Le premier long-métrage d'animation des studios Disney ayant connu un colossal succès, critique comme public, il est donc décidé de poursuivre dans cette voie, en adaptant cette fois le classique de Collodi, le projet étant nanti d'un budget record de plus de deux millions de dollars. Considéré désormais comme une date dans l'histoire du cinéma d'animation et comme LE plus grands Disney de tous les temps, "Pinocchio" sera une déception financière à sa sortie, la faute principalement au second conflit mondial. Le film ne sortira d'ailleurs en France qu'en 1946.
Tout en conservant l'essence même du conte originel, ainsi que sa morale (un brin moins sentencieuse toutefois), le "Pinocchio" de Disney prend ses distances avec le matériau de base, se conforme davantage à l'esprit de son créateur, voir même s'américanise selon ses détracteurs.
Si l'on perd malheureusement le ton décalé cher à Collodi, le récit est ici plus resserré, élagué, plus rythmé aussi, les scénaristes, au bout d'un travail acharné sans cesse réajusté, étant parvenus à conserver le meilleur du conte initial, ses moments les plus forts, les plus intenses. Les personnages gagnent également en émotion, en sympathie, Pinocchio devenant enfin attachant là où il était franchement antipathique chez Collodi. Même chose pour le grillon Jeminy Cricket, conscience du héros qui ne faisait pas long feu à la base mais qui devient ici un des seconds rôles les plus marquants de tout l'univers Disney.
Bien que remis à la sauce Disney, "Pinocchio" conserve heureusement toute sa noirceur et sa cruauté, le film regorgeant de séquences et de protagonistes traumatisants, qu'il s'agisse du gitan Stromboli, de la métamorphose des gamins en ânes ou bien encore de la redoutable baleine Monstro. Des images fortes bénéficiant d'une facture technique à couper le souffle, les magiciens du studio poussant les codes de l'animation à leur paroxysme, en témoigne des mouvements de caméra révolutionnaires pour l'époque.
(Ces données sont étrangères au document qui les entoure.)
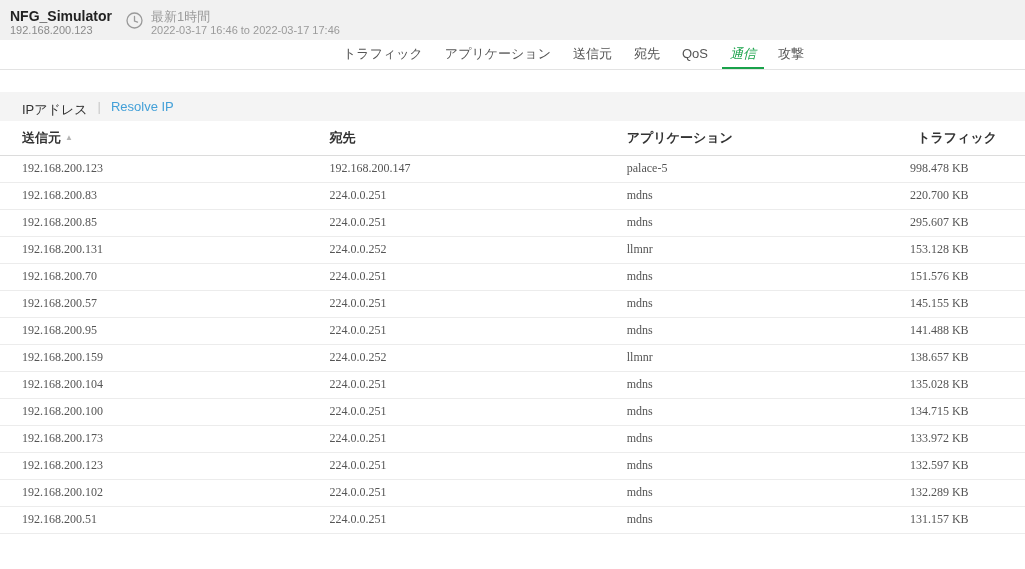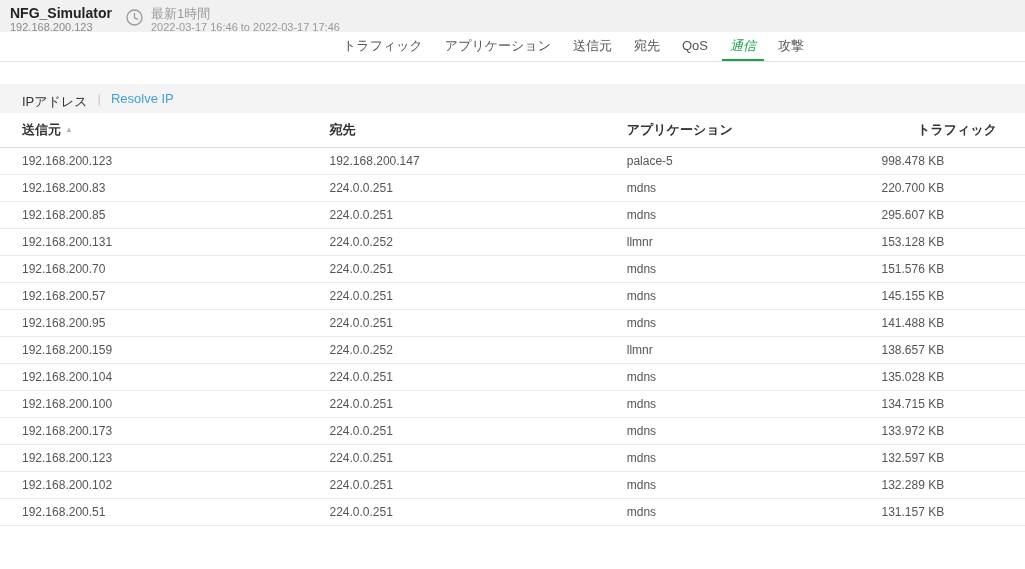"NFG_Simulator" .app-header { align-items: flex-start -> center; height: 32px -> 40px }
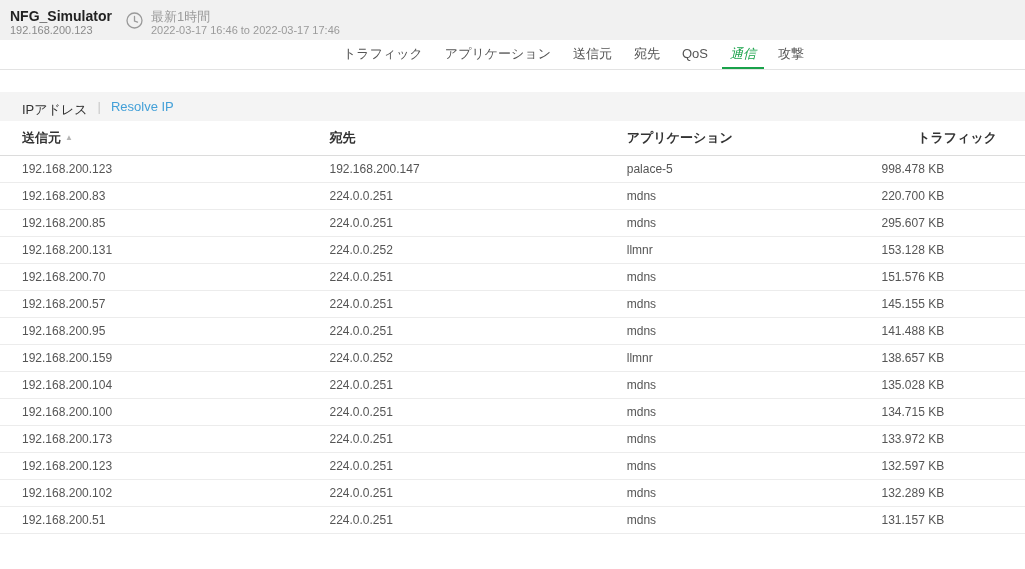"送信元 ▲" table.data-table { font-family: none -> Liberation Serif, serif }
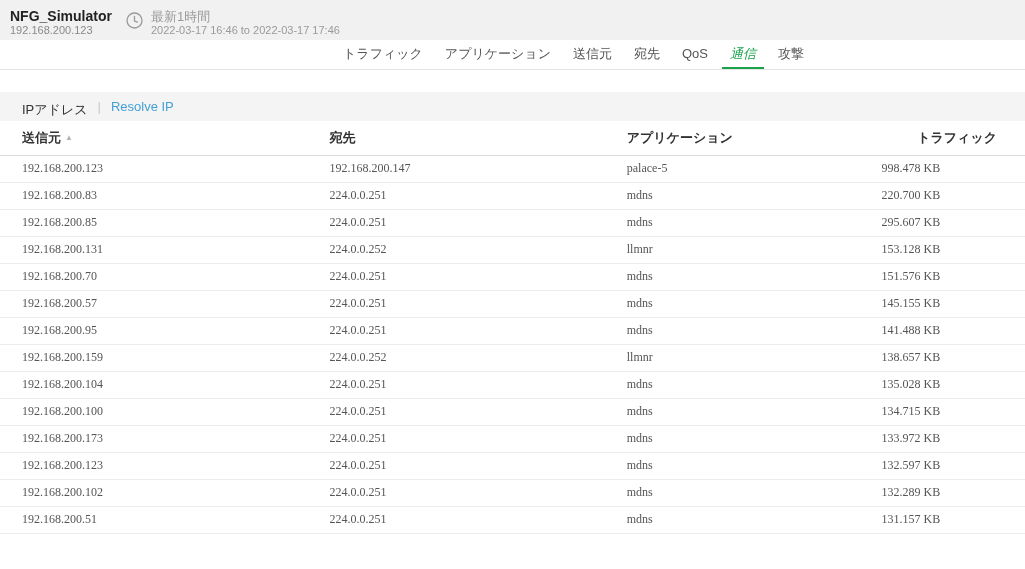"998.478 KB" tbody td.num { text-align: left -> center }
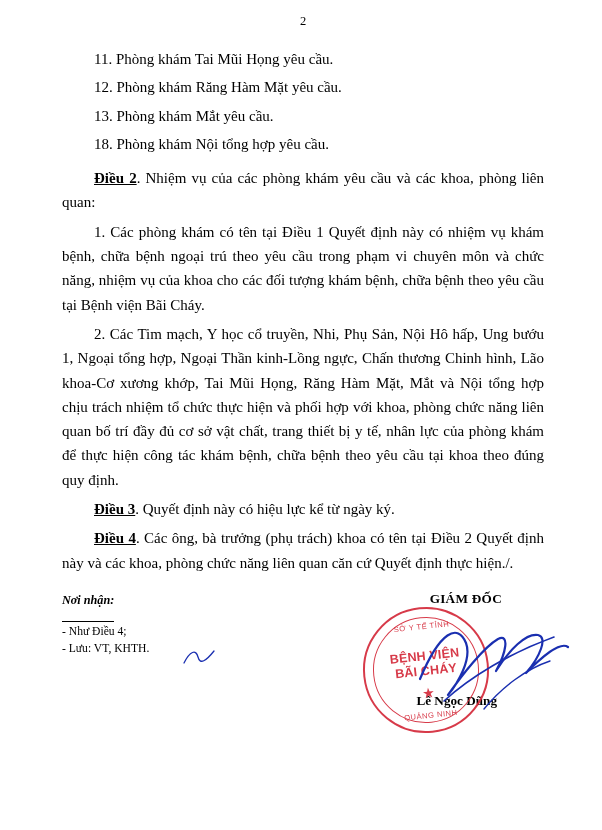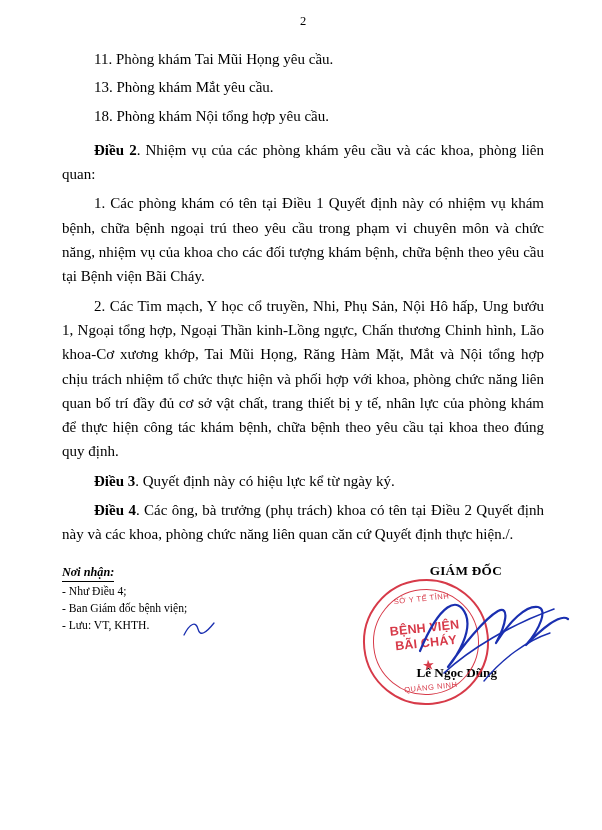"12. Phòng khám Răng Hàm" p.para { html: none -> <p>12. Phòng khám Răng Hàm Mặt yêu cầu.</p> }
N'étant clairement pas fan du "Pinocchio" de Collodi (longuet et limite réac), cette adaptation est pourtant ma préférée parmi tout le catalogue Disney. Tout simplement parce qu'elle traduit à merveille toute la magie de l'enfance, qu'elle navigue sans cesse entre merveilleux et gentils frissons, et qu'elle est formellement à tomber à la renverse.